Właśnie na bydgoskim lotnisku rozpoczyna się prezentacja samolotu Boeing 787 Dreamliner, który jest najnowszą produkcją tego koncernu. Udział w niej bierze prezydent Rafał Bruski.
Obecnie w barwach LOT lata tylko jedna maszyna Boeinga 787, docelowo ma być ich osiem. Samolot na pokład może wziąć maksymalnie 290 pasażerów i przelecieć bez tankowania prawie 16 tys. kilometrów.
Przylotowi pierwszej maszyny do Polski towarzyszyło bardzo duże zainteresowanie medialne. Teraz przeniosło się ono do Bydgoszczy, z powodu trwających nad bydgoskim lotniskiem testów. Zainteresowanie jest tak duże, że temat ten przyćmił informację o tym, że w najbliższych latach droga ekspresowa S5 na pewno nie powstanie oraz dramatyczną sytuację pracowników Zachemu. Jest to swoisty temat zastępczy dla ważniejszych problemów miasta.
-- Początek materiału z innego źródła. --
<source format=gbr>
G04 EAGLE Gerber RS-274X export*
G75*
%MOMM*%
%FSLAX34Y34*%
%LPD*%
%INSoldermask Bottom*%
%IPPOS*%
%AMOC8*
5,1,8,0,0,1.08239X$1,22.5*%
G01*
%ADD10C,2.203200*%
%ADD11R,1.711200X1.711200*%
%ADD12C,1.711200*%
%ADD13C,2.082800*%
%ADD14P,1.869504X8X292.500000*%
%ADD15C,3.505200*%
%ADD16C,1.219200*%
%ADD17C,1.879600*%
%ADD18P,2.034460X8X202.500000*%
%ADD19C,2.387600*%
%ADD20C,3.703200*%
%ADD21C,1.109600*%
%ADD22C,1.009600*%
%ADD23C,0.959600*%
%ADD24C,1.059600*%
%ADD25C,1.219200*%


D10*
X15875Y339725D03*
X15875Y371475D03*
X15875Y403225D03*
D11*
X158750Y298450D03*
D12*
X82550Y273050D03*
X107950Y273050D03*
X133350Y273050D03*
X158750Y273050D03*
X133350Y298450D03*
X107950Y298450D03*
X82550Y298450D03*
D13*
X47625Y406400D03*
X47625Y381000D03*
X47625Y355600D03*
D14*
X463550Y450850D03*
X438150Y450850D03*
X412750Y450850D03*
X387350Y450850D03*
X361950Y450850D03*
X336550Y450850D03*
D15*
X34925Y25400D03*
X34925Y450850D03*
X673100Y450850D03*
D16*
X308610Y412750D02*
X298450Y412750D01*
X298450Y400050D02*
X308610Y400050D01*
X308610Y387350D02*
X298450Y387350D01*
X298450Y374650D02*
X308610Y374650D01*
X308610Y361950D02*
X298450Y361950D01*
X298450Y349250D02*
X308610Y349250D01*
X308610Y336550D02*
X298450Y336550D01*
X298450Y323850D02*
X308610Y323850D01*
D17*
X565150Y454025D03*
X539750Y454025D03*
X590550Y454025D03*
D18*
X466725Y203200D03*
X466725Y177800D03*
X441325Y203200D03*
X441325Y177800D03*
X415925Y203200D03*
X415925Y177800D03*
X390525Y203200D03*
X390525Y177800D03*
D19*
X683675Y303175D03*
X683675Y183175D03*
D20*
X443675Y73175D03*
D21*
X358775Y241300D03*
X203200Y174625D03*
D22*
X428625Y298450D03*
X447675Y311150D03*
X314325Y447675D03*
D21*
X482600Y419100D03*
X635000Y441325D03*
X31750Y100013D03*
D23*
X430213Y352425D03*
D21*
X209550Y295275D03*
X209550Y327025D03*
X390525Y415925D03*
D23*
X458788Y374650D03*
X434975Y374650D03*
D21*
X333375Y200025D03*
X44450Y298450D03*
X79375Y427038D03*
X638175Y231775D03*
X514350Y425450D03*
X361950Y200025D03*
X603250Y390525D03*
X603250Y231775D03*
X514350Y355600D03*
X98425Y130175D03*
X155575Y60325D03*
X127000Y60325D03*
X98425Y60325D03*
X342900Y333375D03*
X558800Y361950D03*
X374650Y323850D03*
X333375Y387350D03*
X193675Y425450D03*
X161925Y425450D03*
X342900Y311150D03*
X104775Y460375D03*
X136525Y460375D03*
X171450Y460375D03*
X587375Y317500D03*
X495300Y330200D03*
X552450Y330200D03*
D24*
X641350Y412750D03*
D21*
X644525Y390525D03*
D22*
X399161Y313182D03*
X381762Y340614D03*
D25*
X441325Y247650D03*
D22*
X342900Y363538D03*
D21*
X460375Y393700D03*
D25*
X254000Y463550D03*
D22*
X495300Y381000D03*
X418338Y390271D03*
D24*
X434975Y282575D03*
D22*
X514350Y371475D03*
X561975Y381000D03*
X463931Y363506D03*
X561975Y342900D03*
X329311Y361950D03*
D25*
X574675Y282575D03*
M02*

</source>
W konwencje tworzenia tematu zastępczego wpisuje się także prezydent Rafał Bruski, po przez uczestnictwo w prezentacji, gdyż sam fakt lądowania Dreamlinera dla miasta nic nie niesie.
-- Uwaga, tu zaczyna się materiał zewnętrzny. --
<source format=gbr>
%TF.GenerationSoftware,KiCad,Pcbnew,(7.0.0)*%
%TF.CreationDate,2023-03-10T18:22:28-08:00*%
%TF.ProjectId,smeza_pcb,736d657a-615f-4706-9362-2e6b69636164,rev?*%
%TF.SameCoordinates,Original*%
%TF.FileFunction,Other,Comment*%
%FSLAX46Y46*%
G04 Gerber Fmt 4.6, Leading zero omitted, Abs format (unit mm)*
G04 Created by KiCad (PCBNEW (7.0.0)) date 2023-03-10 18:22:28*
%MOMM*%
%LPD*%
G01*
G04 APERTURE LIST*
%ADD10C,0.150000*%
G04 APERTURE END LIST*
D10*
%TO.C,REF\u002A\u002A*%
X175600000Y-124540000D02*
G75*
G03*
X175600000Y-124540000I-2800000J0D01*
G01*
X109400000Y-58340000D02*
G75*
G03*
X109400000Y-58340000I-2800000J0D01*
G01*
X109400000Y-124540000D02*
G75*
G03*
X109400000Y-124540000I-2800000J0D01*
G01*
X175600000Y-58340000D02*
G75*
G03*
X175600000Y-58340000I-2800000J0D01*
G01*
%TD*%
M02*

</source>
Relacji w prezentacji Boeinga nie przygotujemy, zamiast tego postanowiliśmy zadać ratuszowi kilka pytań związku z tym wydarzeniem.
1. Czy w najbliższych miesiącach tego typu samoloty będą na stałych trasach obsługiwać Port Lotniczy Bydgoszcz?
To pytanie do PLB. PLL LOT z portem ustala takie rzeczy. Według informacji PLL LOT B787 wykonuje w Bydgoszczy jedynie ćwiczenia typu touch&go – szczegóły PLL LOT.
2. Czy firma Boeing planuje jakieś inwestycje w Bydgoszczy?
Nie mam takiej wiedzy.
3. Czy firma Boeing oraz linie lotnicze LOT planują w jakiś sposób promować Bydgoszcz?
Pytanie do PLL LOT i firmy Boeing.
4. Jakie plany inwestycyjne zostaną podjęte w PLB w najbliższych miesiącach?
Większościowym akcjonariuszem PLB jest samorząd województwa i tam proszę skierować to pytanie.
Odpowiedzi udzielone przez rzecznika nie są zbyt optymistyczne dla rozwoju lotnictwa cywilnego w Bydgoszczy. Dlatego warto przestać latać w chmurach i zejść na ziemię.